Data listing
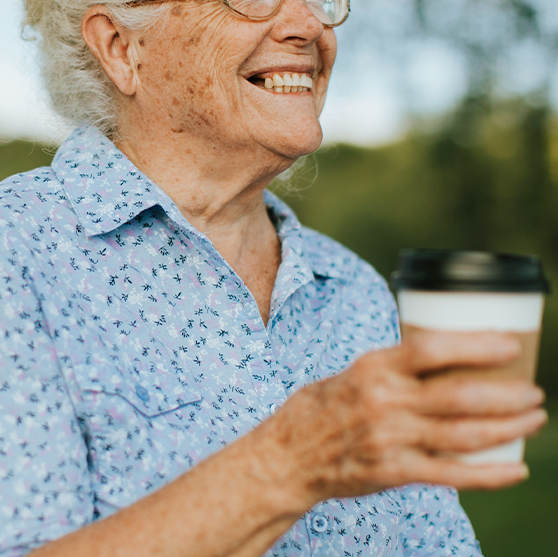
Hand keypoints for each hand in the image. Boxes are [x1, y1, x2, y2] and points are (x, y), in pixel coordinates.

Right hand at [254, 331, 546, 512]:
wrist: (286, 456)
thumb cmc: (320, 408)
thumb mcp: (352, 373)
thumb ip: (393, 371)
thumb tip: (443, 360)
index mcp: (372, 368)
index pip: (430, 349)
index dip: (474, 346)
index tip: (509, 345)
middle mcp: (383, 402)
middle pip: (458, 396)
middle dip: (506, 394)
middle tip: (534, 391)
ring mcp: (390, 440)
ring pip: (463, 434)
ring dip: (508, 427)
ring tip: (533, 418)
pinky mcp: (393, 473)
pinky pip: (452, 475)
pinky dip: (490, 474)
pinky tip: (516, 468)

Activity
Could you report all lines of the listing that hold "thumb"?

Solution to this problem
thumb cmc: (320, 408)
thumb mcp: (352, 373)
thumb ip: (393, 371)
thumb tip: (443, 360)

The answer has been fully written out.